Kandidaatstelling en onverenigbare functies (artikel 8 en 9)

Artikel 8
KANDIDAATSTELLING

1. Elk lid van de bond kan bij het bestuur van zijn afdeling kandidaten aanmelden voor alle bondsorganen, met uitzondering van het dagelijks bestuur. De kandidaten moeten behoren tot dezelfde afdeling als het lid dat hen voordraagt.

2. Een kandidaatstelling moet gepaard gaan met het inleveren van een door het hoofdbestuur vastgesteld instemmingsformulier, volledig ingevuld en ondertekend door de kandidaat.

3. In drie gevallen kunnen leden van de bond zich alsnog kandidaat stellen tijdens de vergadering van het orgaan of onderdeel van de bond waarin de verkiezing plaatsvindt.

a)      Als zich vooraf niemand kandidaat heeft gesteld.

b)      Als er minder kandidaten zijn dan het aantal te vervullen plaatsen.

c)      Als de vergadering besluit de bindende voordracht (van slechts één kandidaat voor een bepaalde functie) op te heffen. In dat geval wordt de stemming over de benoeming uitgesteld tot een volgende vergadering. Idealiter wordt de kandidaatstellingsprocedure in de tussentijd dan opnieuw doorlopen, bijvoorbeeld met extra kandidaten die om een of andere reden eerder niet in beeld waren.

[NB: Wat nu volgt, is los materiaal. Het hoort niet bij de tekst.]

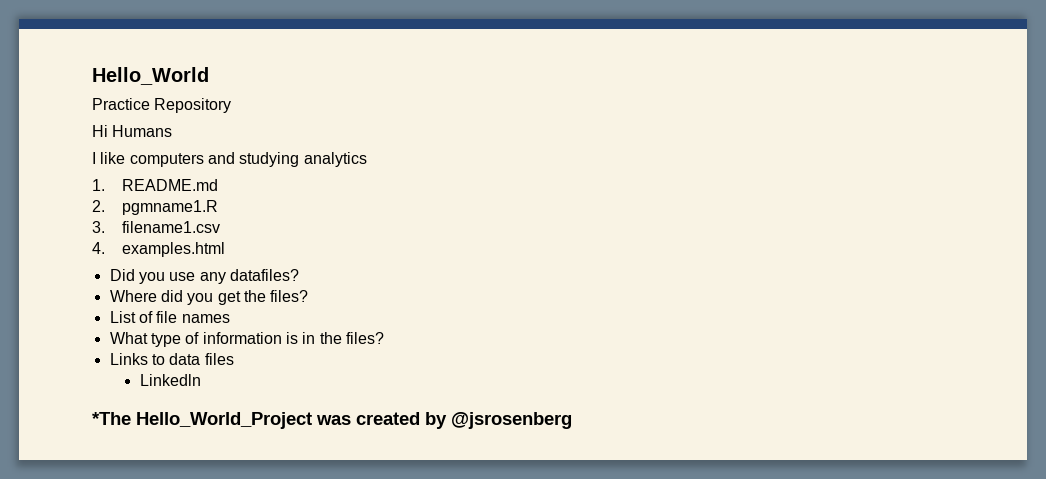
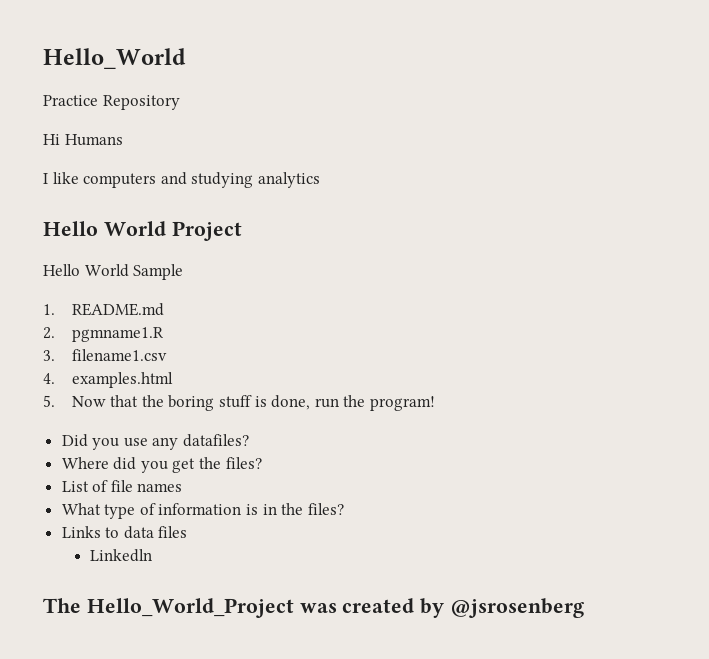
(367, 159) none -> [43,221,242,241] [43,264,184,280] // Hello World Project // Hello World Sample
(225, 249) none -> [43,395,436,411] // 5. Now that the boring stuff is done, run the program!
[92,412,131,425] *The -> [43,598,81,613] The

4. Is een lid van de bond twee volledige zittingstermijnen achter elkaar actief geweest als afdelingsbestuurder, dan kan hij zich vier jaar lang niet opnieuw kandidaat stellen.

5. Is een lid van de bond twee volledige zittingsperiodes achter elkaar actief geweest binnen de ondernemingsraad, dan wordt hij door een afdeling niet voorgedragen voor een aansluitende derde zittingstermijn, tenzij het hoofdbestuur daarvoor dispensatie verleent.

------------------------

Artikel 9
ONVERENIGBARE FUNCTIES

1. Leden van het hoofdbestuur kunnen niet gelijktijdig een of meer van de onderstaande functies vervullen.

a)      Bestuurder van een afdeling van de bond (zie artikel 14 van dit HHR);

b)      Lid van een adviesorgaan van de bond (zie artikel 28 van de statuten)

c)      Lid van de bondsraad (zie artikel 19 van de statuten);

d)      Afgevaardigde naar een ledencongres (zie artikel 13 en 15 van de statuten);

e)      IB-coördinator binnen een afdeling van de bond;

f)       Personeelsvertegenwoordiger in een OR of de COR.

2. Leden van een afdelingsbestuur kunnen in principe niet gelijktijdig een of meer van de onderstaande functies vervullen.

a)      Lid van een adviesorgaan van de bond (zie artikel 28 van de statuten);

b)      Personeelsvertegenwoordiger in een OR of de COR.